[Instruções]
A. No texto sobre Caravaca de la Cruz, em que região de Espanha fica a cidade?
B. Por favor, edite o trecho do texto sobre Caravaca de la Cruz entre "Uma Data para" e "cada sete anos.", inclusive, trocando "decreto" por "documento".

[Excerto do texto]

⟨

Perto do final do anterior milénio, a Santa Sé elevou a cidade espanhola de Caravaca a um estatuto espiritual partilhado por poucos lugares no mundo. No mapa da cristandade, existem cidades cujos nomes ressoam com uma força espiritual particular. Se Roma é o coração do papado e Jerusalém o berço da Redenção, a pequena cidade de Caravaca de la Cruz, na região de Múrcia, em Espanha, detém um título que a coloca num grupo restrito e elite: o de detentora do Jubileu Perpétuo.
Uma Data para a História: 9 de Janeiro de 1998
Foi precisamente a 9 de janeiro de 1998 que o Vaticano, sob o pontificado de São João Paulo II, emitiu o decreto através da Penitenciaria Apostólica que mudaria para sempre o destino desta localidade. Naquela data, a Santa Sé concedeu ao Santuário da Santíssima e Vera Cruz de Caravaca o privilégio de celebrar um Ano Jubilar “in perpetuum” a cada sete anos.

⟩

[Dados fornecidos]
⟨

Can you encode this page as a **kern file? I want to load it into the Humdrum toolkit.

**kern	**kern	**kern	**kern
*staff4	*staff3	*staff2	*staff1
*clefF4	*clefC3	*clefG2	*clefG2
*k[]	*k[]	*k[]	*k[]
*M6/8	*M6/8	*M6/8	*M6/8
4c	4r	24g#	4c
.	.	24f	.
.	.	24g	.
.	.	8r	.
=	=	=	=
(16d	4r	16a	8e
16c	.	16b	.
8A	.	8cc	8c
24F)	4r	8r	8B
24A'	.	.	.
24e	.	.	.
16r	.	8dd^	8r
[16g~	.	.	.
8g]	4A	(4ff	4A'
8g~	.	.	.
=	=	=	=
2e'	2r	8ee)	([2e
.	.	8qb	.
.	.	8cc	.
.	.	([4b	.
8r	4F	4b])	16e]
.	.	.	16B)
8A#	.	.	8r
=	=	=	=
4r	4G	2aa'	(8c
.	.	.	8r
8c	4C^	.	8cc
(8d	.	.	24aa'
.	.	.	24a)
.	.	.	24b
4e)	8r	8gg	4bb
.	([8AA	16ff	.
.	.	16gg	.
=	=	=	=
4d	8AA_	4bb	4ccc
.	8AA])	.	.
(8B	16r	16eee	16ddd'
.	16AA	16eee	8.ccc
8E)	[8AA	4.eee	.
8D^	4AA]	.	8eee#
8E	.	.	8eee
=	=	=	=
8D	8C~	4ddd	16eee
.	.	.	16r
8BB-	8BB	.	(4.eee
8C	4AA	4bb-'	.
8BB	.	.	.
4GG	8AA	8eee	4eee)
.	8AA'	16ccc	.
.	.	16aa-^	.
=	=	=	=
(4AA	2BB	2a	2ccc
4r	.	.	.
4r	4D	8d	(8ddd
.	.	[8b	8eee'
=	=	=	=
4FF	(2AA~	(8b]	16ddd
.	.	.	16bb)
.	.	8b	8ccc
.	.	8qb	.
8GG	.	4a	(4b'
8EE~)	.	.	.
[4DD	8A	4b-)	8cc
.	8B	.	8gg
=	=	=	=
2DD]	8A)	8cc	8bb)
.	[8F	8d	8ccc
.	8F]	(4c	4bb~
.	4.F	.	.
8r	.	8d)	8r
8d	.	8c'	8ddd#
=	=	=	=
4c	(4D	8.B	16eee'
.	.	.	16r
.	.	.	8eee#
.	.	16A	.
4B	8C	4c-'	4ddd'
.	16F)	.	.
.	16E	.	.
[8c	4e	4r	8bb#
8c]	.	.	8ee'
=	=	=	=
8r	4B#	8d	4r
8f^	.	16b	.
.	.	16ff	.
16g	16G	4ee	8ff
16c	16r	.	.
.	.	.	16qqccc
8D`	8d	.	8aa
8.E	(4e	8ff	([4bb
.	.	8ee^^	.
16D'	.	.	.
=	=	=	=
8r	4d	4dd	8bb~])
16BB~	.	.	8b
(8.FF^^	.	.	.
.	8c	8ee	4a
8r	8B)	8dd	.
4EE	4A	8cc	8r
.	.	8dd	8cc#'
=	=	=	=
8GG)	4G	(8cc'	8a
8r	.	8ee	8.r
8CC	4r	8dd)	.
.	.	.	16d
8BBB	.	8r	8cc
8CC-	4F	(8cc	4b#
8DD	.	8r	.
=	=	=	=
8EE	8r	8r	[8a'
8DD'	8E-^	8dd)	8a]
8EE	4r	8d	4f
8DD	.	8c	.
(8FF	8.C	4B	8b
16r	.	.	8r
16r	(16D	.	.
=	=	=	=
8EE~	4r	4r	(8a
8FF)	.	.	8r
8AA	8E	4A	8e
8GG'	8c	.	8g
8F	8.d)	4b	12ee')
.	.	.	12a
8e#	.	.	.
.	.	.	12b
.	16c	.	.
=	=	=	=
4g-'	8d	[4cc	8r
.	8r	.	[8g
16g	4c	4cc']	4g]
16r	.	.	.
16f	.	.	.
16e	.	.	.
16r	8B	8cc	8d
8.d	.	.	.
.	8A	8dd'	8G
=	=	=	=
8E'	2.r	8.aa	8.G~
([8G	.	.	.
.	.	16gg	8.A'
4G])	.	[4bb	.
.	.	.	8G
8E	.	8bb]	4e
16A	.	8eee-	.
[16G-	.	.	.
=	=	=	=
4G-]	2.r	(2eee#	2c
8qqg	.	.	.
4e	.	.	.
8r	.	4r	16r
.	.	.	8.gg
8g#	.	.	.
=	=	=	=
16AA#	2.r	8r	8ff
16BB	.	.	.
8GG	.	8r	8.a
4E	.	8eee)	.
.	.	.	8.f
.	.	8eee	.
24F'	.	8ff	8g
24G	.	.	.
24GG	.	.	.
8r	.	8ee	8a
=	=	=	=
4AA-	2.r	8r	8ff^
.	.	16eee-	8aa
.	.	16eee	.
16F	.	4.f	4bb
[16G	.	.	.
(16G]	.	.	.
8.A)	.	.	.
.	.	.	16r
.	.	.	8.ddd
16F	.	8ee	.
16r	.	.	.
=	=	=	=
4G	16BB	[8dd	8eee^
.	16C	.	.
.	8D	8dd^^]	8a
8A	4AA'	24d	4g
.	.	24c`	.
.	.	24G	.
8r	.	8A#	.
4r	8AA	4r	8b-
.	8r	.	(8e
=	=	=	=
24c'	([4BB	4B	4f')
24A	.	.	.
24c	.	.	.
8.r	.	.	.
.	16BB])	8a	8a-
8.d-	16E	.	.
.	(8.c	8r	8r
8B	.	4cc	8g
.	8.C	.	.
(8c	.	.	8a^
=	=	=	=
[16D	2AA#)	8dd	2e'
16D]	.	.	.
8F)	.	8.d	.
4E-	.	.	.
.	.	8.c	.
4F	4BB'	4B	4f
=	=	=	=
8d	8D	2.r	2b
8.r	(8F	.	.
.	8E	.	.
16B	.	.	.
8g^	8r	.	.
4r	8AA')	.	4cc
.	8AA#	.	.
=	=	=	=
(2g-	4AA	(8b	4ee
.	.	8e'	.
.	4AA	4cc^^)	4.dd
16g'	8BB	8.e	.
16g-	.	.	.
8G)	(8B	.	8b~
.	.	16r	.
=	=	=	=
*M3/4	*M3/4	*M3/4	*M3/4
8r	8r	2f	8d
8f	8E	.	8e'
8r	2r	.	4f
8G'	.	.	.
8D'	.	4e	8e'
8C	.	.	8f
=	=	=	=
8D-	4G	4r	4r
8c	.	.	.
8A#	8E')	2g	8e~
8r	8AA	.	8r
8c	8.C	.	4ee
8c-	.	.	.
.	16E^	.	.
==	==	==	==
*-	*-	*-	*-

⟩

[Respostas a seguir]
A. Na região de Múrcia.

B.
Uma Data para a História: 9 de Janeiro de 1998
Foi precisamente a 9 de janeiro de 1998 que o Vaticano, sob o pontificado de São João Paulo II, emitiu o documento através da Penitenciaria Apostólica que mudaria para sempre o destino desta localidade. Naquela data, a Santa Sé concedeu ao Santuário da Santíssima e Vera Cruz de Caravaca o privilégio de celebrar um Ano Jubilar “in perpetuum” a cada sete anos.